(Dataset records)
++++++++++++++++++++
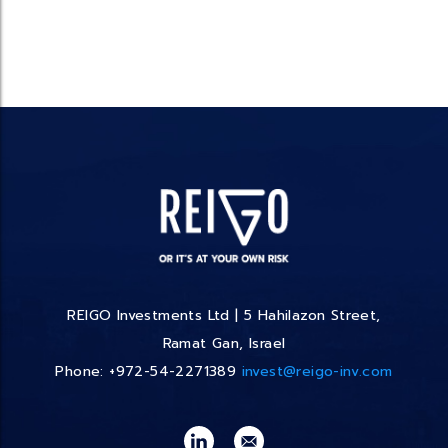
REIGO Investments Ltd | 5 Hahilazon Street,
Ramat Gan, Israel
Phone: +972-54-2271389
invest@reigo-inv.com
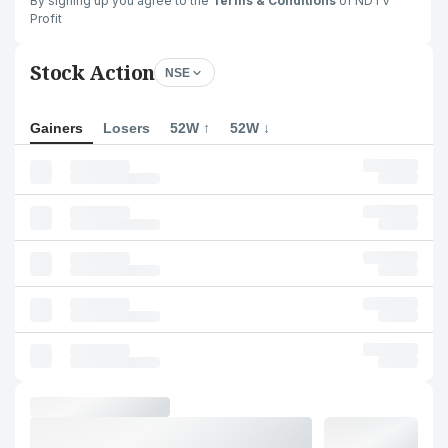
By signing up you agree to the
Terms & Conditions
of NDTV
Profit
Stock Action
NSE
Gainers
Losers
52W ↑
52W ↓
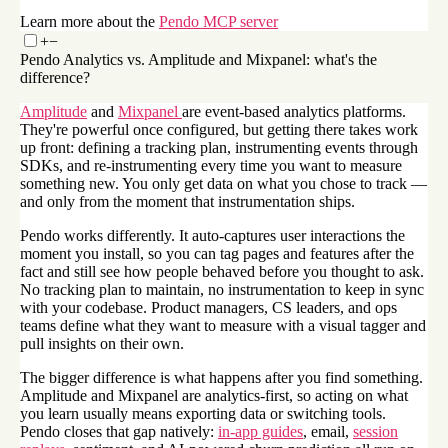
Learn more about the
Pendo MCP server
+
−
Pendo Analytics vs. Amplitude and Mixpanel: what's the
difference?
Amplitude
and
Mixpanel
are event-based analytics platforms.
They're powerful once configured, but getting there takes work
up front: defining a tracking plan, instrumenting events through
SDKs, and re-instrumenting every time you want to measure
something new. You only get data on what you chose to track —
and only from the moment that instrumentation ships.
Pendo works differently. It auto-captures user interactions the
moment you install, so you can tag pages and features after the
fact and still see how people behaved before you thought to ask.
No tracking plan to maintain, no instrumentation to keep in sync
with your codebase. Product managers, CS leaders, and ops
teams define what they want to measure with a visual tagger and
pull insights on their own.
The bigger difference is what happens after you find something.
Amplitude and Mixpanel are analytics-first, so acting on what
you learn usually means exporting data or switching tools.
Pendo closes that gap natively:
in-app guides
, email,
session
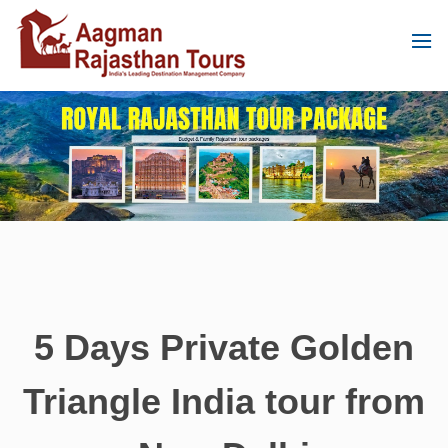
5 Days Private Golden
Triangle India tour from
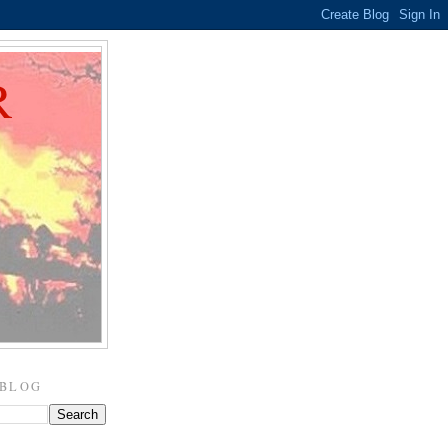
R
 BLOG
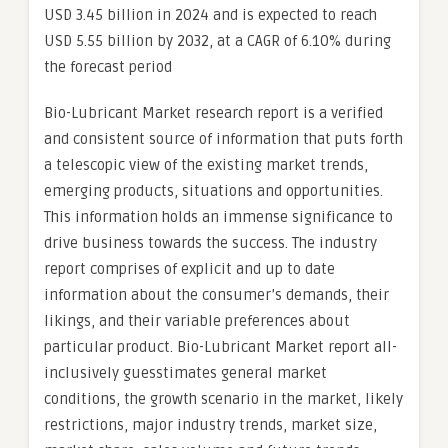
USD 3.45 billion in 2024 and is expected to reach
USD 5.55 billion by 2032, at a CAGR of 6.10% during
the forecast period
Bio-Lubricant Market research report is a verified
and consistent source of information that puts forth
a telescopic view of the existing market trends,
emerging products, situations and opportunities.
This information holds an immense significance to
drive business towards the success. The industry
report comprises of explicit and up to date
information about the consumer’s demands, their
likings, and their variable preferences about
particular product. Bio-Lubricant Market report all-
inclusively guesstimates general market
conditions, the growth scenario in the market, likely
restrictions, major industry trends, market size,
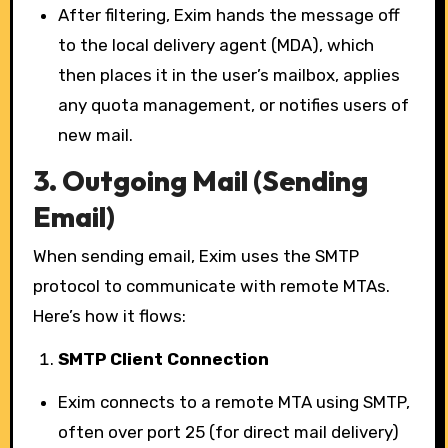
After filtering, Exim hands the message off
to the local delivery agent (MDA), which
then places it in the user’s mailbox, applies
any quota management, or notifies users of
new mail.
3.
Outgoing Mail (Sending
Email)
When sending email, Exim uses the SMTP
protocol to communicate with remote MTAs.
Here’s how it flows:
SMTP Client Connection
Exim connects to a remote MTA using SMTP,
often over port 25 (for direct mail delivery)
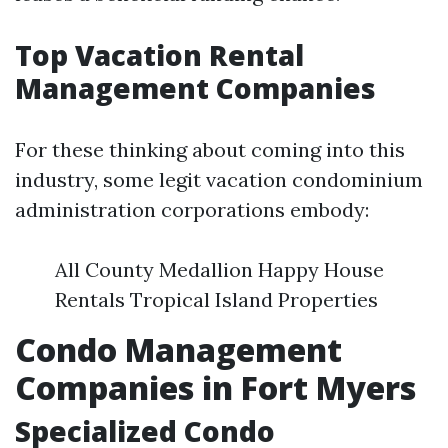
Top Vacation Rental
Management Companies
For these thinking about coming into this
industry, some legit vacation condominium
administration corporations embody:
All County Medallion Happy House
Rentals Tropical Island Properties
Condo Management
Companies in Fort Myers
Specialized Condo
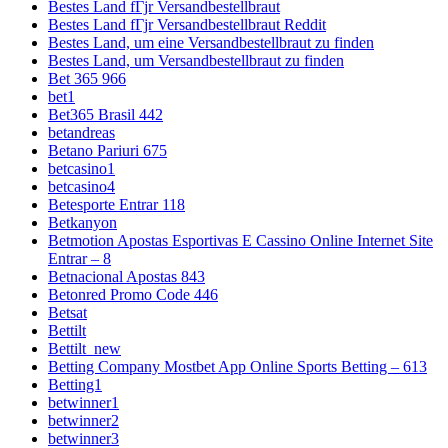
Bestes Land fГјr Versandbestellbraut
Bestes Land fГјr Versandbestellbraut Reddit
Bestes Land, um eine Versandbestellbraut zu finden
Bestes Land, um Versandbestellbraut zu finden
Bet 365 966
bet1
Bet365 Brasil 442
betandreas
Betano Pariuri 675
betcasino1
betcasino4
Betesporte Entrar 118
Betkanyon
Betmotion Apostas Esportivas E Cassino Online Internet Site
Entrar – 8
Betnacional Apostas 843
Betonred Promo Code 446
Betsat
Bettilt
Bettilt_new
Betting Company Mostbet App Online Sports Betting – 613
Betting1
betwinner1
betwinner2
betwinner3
++++++++++++++++++++
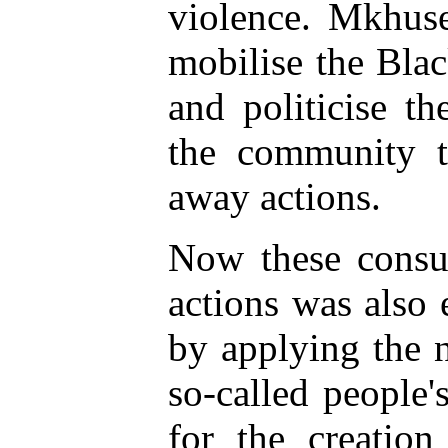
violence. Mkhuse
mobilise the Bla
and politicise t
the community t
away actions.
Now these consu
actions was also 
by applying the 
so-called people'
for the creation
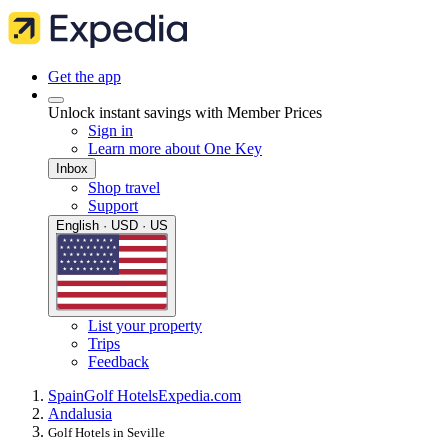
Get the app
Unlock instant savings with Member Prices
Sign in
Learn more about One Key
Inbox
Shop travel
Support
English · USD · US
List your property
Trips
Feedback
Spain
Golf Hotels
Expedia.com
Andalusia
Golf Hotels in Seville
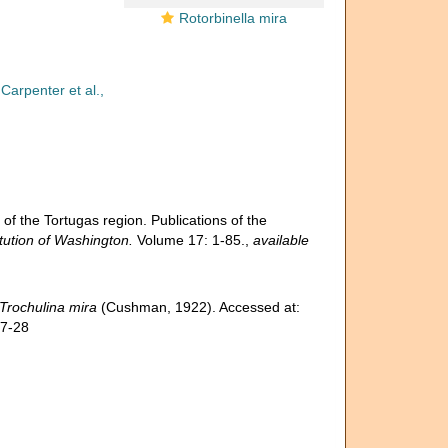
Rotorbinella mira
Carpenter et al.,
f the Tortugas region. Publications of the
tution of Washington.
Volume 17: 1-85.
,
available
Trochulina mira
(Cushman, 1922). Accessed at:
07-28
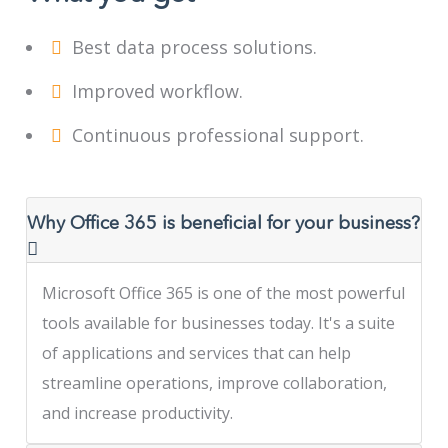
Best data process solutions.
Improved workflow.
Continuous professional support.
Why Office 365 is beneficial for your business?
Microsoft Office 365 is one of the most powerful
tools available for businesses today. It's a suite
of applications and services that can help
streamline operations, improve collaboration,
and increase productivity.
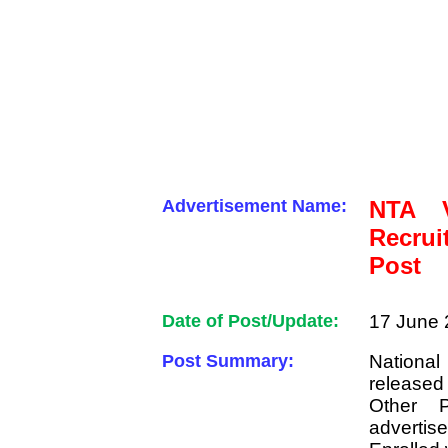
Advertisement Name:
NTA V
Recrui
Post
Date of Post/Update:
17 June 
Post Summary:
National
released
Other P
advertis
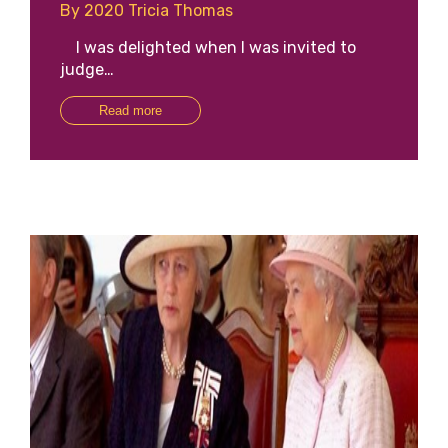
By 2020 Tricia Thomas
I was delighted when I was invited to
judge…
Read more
++++++++++++++++++++
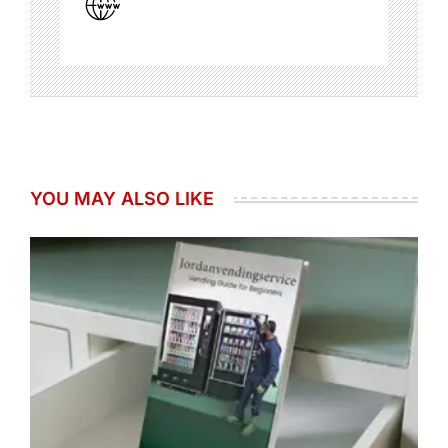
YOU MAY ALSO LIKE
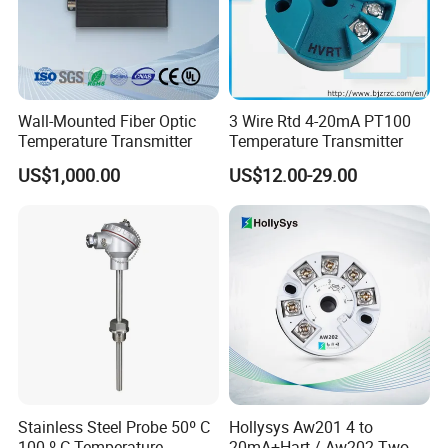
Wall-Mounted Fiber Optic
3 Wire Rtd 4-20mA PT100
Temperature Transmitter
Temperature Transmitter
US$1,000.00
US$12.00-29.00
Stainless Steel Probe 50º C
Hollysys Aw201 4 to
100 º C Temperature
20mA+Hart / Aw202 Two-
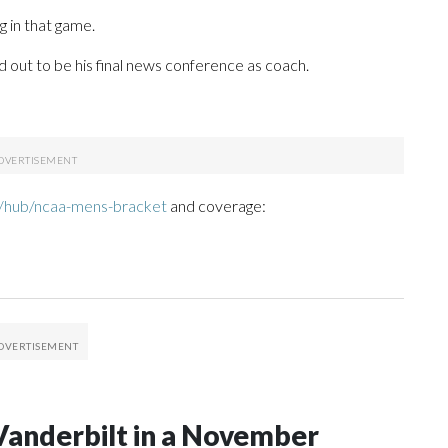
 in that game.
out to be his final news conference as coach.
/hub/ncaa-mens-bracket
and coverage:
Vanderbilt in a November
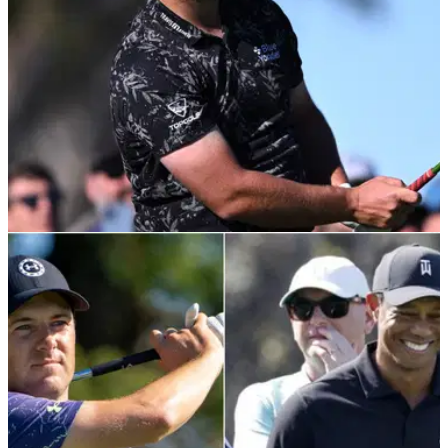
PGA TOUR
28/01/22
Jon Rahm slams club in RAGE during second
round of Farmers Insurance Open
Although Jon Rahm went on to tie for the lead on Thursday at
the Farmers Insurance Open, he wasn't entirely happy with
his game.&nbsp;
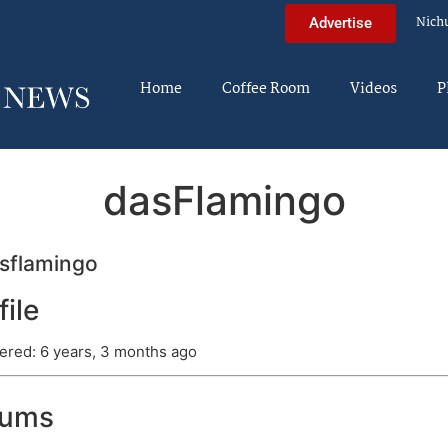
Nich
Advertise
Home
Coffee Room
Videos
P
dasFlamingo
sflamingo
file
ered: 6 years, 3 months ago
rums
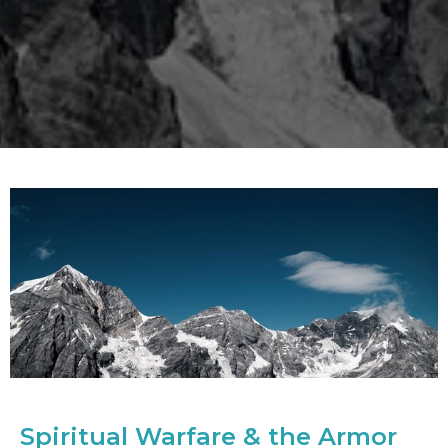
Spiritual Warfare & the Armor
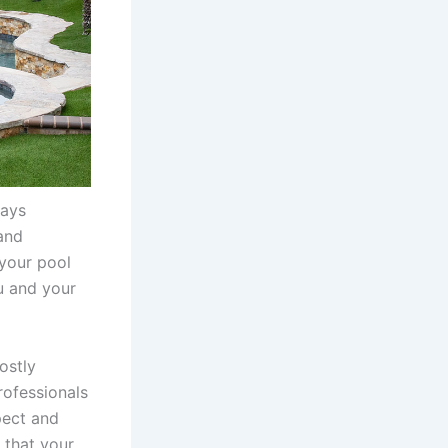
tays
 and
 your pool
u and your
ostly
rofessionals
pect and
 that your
++++++++++++++++++++
> _What to do_
The lines you return should be those above that contain the word "Lubricant", every one of them.

> _Reply_
Bio-Lubricant Market research report is a verified
particular product. Bio-Lubricant Market report all-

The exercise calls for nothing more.